— Begin TEXT EXCERPT —

Sunday, December 17, 2006

Lebanon: How to Pull Back From the Brink

Most people on either side of the fault line tend to simplify the current impasse in Lebanon to suite their preconcieved notions and political biases. The truth is that it is a multilayered and complex problem that defies simple-minded classification. Broadly, there is the external factor: Syria-Iran vs the US, but there are also the multiple internal fault lines: rich vs poor (Muslim & Christian), Christian-Sunni-Druze vs Shia, city vs countryside, pan-Arabists vs Lebanon first, secular vs religious to name a few.

The current impasse has made me reconsider my attitudes. I still have major misgivings about Hizbullah's ultimate aims, it Iran connection and the fact that it has an army at its disposal which is independent from the standing government. But I also realize that the Hizbollah-FPM alliance represents a large percentage of Lebanese who feel that they do not get proper representation and that they have missed out on the economic development of the post war years. Their rights as citizens and their vision of what Lebanon is and should be cannot be ignored.

I have long believed that much of Lebanon's current problem is the result of unresolved conflicts and issues dating back to the civil war. Many of these issues were shoved out of site instead of being resolved in a frank and open manner at the end of the war. Yes, the meddling of Syria, Iran and the US are important factors but it is basically a Lebanese problem that has to be resolved by Lebanese.

— End TEXT EXCERPT —
— Begin INFORMATION PROVIDED —

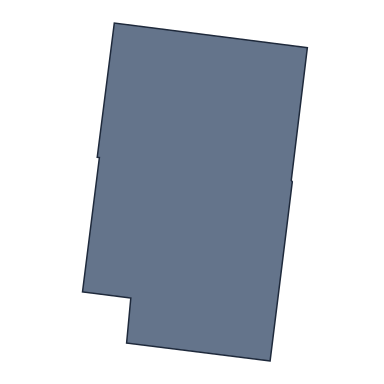 outline of Clark, South Dakota, United States of America, rotated 7°
{"feature_id": "52423323B45667885059065", "entity_name": "Clark", "entity_type": "district", "adm_level": 2, "iso_a3": "USA", "parent_name": "United States of America", "parent_adm1": "South Dakota", "projection": "equal_earth", "projection_center": [-97.745, 44.849], "detail": "fine", "context": "isolated", "style": "filled", "palette": "slate", "viewbox_px": 384, "rotation_deg": 7, "n_neighbors": 0, "source": "geoboundaries", "source_scale": "gbopen_adm2", "svg_char_len": 307}
<svg xmlns="http://www.w3.org/2000/svg" viewBox="0 0 384 384"><g transform="rotate(7 192 192)"><path d="M145.5,349.9L290.1,350.2L290.3,214.9L290.3,169.6L289.1,168.4L288.9,34.7L94.3,33.8L93.7,169.1L95.9,169.1L95.5,304.5L144.2,304.7L145.5,349.9Z" fill="#64748b" stroke="#1e293b" stroke-width="1.5"/></g></svg>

— End INFORMATION PROVIDED —

**EXERCISE**
In the post on pulling Lebanon back from the brink, which alliance does the writer say represents a large percentage of Lebanese who feel they lack proper representation?

**RESULT BELOW**
The Hizbollah-FPM alliance.